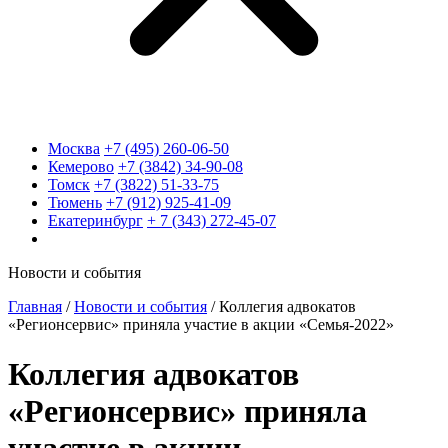
Москва
+7 (495) 260-06-50
Кемерово
+7 (3842) 34-90-08
Томск
+7 (3822) 51-33-75
Тюмень
+7 (912) 925-41-09
Екатеринбург
+ 7 (343) 272-45-07
Новости и события
Главная
/
Новости и события
/
Коллегия адвокатов
«Регионсервис» приняла участие в акции «Семья-2022»
Коллегия адвокатов
«Регионсервис» приняла
участие в акции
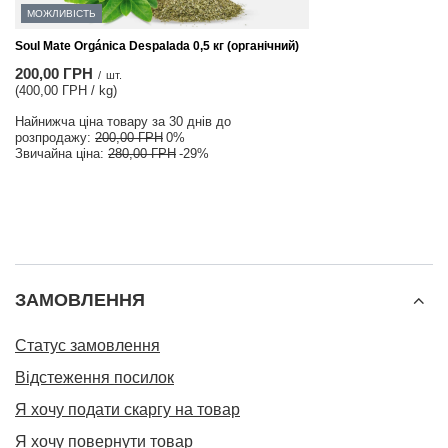
МОЖЛИВІСТЬ
Soul Mate Orgánica Despalada 0,5 кг (органічний)
200,00 ГРН
/
шт.
(400,00 ГРН / kg)
Найнижча ціна товару за 30 днів до
розпродажу:
200,00 ГРН
0%
Звичайна ціна:
280,00 ГРН
-29%
ЗАМОВЛЕННЯ
Статус замовлення
Відстеження посилок
Я хочу подати скаргу на товар
Я хочу повернути товар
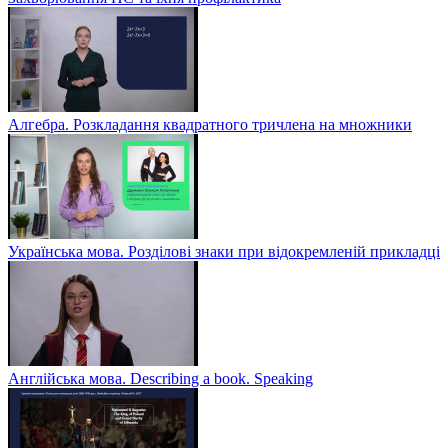
Алгебра. Розкладання квадратного тричлена на множники
Українська мова. Розділові знаки при відокремленій прикладці
Англійська мова. Describing a book. Speaking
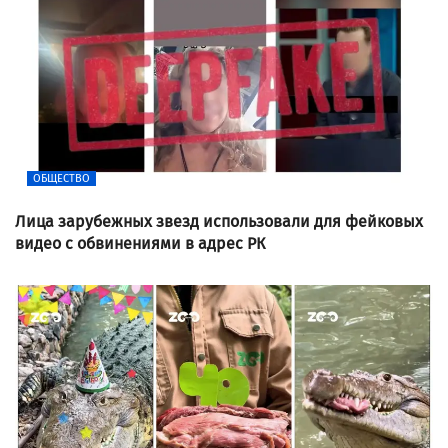
ОБЩЕСТВО
Лица зарубежных звезд использовали для фейковых
видео с обвинениями в адрес РК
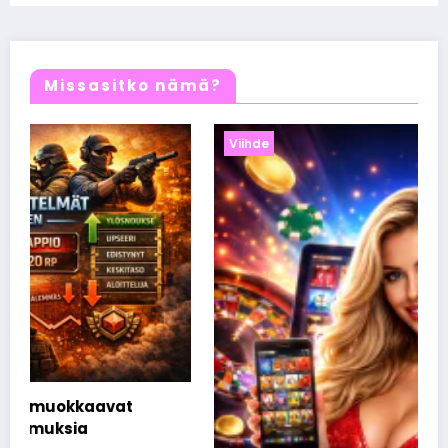
Missasitko nämä?
Viihde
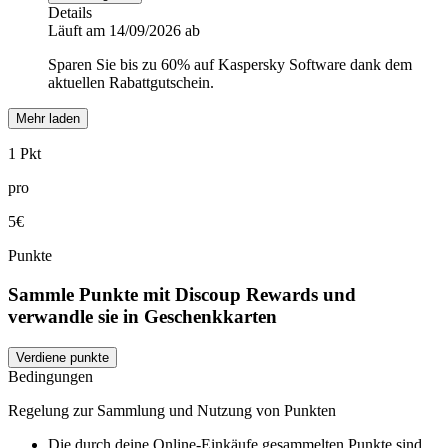
Details
Läuft am 14/09/2026 ab
Sparen Sie bis zu 60% auf Kaspersky Software dank dem
aktuellen Rabattgutschein.
Mehr laden
1 Pkt
pro
5€
Punkte
Sammle Punkte mit Discoup Rewards und
verwandle sie in Geschenkkarten
Verdiene punkte
Bedingungen
Regelung zur Sammlung und Nutzung von Punkten
Die durch deine Online-Einkäufe gesammelten Punkte sind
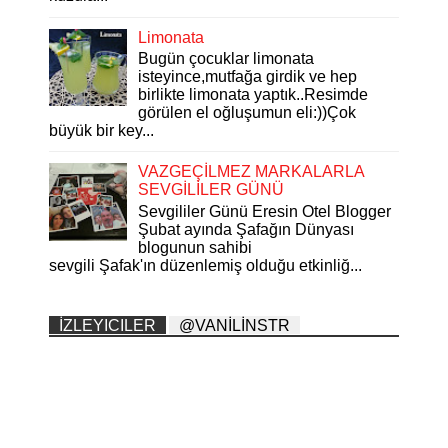
Limonata
Bugün çocuklar limonata
isteyince,mutfağa girdik ve hep
birlikte limonata yaptık..Resimde
görülen el oğluşumun eli:))Çok
büyük bir key...
VAZGEÇİLMEZ MARKALARLA
SEVGİLİLER GÜNÜ
Sevgililer Günü Eresin Otel Blogger
Şubat ayında Şafağın Dünyası
blogunun sahibi
sevgili Şafak'ın düzenlemiş olduğu etkinliğ...
İZLEYICILER
@VANİLİNSTR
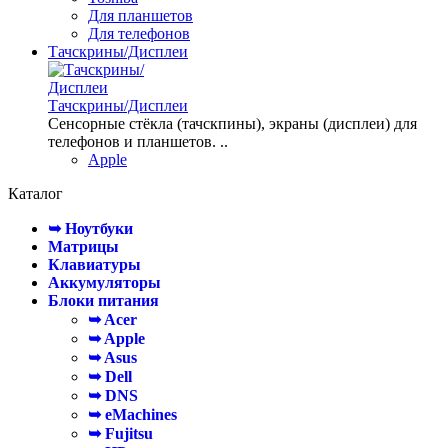
Для планшетов
Для телефонов
Тачскрины/Дисплеи
Тачскрины/Дисплеи
Сенсорные стёкла (тачскпины), экраны (дисплеи) для
телефонов и планшетов. ..
Apple
Каталог
➥ Ноутбуки
Матрицы
Клавиатуры
Аккумуляторы
Блоки питания
➥ Acer
➥ Apple
➥ Asus
➥ Dell
➥ DNS
➥ eMachines
➥ Fujitsu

# What needs to be done
The lines to return are those in the records above that hold the word "телефонов".

# Task result
Для телефонов
телефонов и планшетов. ..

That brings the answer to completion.